==== Records for this exercise

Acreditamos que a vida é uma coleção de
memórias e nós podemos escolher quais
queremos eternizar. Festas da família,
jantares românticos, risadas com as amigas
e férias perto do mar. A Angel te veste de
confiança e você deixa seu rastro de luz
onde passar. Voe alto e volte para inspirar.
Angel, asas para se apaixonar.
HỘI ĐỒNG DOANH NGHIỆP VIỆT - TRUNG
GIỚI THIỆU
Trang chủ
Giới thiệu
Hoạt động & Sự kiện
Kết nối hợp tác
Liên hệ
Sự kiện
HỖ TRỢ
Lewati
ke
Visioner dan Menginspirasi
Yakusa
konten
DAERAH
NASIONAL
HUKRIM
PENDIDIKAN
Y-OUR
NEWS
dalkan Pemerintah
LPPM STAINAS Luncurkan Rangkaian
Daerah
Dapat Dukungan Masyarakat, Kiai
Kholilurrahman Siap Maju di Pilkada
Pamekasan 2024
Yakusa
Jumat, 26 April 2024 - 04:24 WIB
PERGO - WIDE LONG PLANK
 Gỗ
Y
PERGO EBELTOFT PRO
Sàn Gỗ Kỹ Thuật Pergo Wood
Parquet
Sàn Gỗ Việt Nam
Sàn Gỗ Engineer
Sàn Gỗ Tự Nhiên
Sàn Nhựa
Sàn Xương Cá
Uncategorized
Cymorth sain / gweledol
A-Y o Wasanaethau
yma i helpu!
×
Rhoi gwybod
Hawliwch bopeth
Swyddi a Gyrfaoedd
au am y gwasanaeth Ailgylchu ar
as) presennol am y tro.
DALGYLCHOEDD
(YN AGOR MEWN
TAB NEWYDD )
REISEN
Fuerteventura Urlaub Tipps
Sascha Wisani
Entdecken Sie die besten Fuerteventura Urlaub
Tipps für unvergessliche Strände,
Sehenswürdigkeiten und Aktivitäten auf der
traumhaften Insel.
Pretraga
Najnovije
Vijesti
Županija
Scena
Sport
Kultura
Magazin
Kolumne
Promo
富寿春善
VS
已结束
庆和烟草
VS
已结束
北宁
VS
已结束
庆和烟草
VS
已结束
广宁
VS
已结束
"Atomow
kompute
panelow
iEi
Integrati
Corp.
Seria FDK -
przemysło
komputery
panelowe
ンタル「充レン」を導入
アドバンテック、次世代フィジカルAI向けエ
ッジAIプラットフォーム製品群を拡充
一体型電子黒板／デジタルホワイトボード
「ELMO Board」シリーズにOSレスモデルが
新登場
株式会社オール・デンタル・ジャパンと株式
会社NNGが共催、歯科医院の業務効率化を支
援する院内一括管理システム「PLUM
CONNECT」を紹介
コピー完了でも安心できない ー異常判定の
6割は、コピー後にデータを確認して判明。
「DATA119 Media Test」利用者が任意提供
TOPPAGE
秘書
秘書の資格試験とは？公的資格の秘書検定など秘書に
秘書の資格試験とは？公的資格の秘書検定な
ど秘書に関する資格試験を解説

========

### Exercise
So that nothing is lost, please reproduce each entry exactly as written.

### Expected answer
Acreditamos que a vida é uma coleção de
memórias e nós podemos escolher quais
queremos eternizar. Festas da família,
jantares românticos, risadas com as amigas
e férias perto do mar. A Angel te veste de
confiança e você deixa seu rastro de luz
onde passar. Voe alto e volte para inspirar.
Angel, asas para se apaixonar.
HỘI ĐỒNG DOANH NGHIỆP VIỆT - TRUNG
GIỚI THIỆU
Trang chủ
Giới thiệu
Hoạt động & Sự kiện
Kết nối hợp tác
Liên hệ
Sự kiện
HỖ TRỢ
Lewati
ke
Visioner dan Menginspirasi
Yakusa
konten
DAERAH
NASIONAL
HUKRIM
PENDIDIKAN
Y-OUR
NEWS
dalkan Pemerintah
LPPM STAINAS Luncurkan Rangkaian
Daerah
Dapat Dukungan Masyarakat, Kiai
Kholilurrahman Siap Maju di Pilkada
Pamekasan 2024
Yakusa
Jumat, 26 April 2024 - 04:24 WIB
PERGO - WIDE LONG PLANK
 Gỗ
Y
PERGO EBELTOFT PRO
Sàn Gỗ Kỹ Thuật Pergo Wood
Parquet
Sàn Gỗ Việt Nam
Sàn Gỗ Engineer
Sàn Gỗ Tự Nhiên
Sàn Nhựa
Sàn Xương Cá
Uncategorized
Cymorth sain / gweledol
A-Y o Wasanaethau
yma i helpu!
×
Rhoi gwybod
Hawliwch bopeth
Swyddi a Gyrfaoedd
au am y gwasanaeth Ailgylchu ar
as) presennol am y tro.
DALGYLCHOEDD
(YN AGOR MEWN
TAB NEWYDD )
REISEN
Fuerteventura Urlaub Tipps
Sascha Wisani
Entdecken Sie die besten Fuerteventura Urlaub
Tipps für unvergessliche Strände,
Sehenswürdigkeiten und Aktivitäten auf der
traumhaften Insel.
Pretraga
Najnovije
Vijesti
Županija
Scena
Sport
Kultura
Magazin
Kolumne
Promo
富寿春善
VS
已结束
庆和烟草
VS
已结束
北宁
VS
已结束
庆和烟草
VS
已结束
广宁
VS
已结束
"Atomow
kompute
panelow
iEi
Integrati
Corp.
Seria FDK -
przemysło
komputery
panelowe
ンタル「充レン」を導入
アドバンテック、次世代フィジカルAI向けエ
ッジAIプラットフォーム製品群を拡充
一体型電子黒板／デジタルホワイトボード
「ELMO Board」シリーズにOSレスモデルが
新登場
株式会社オール・デンタル・ジャパンと株式
会社NNGが共催、歯科医院の業務効率化を支
援する院内一括管理システム「PLUM
CONNECT」を紹介
コピー完了でも安心できない ー異常判定の
6割は、コピー後にデータを確認して判明。
「DATA119 Media Test」利用者が任意提供
TOPPAGE
秘書
秘書の資格試験とは？公的資格の秘書検定など秘書に
秘書の資格試験とは？公的資格の秘書検定な
ど秘書に関する資格試験を解説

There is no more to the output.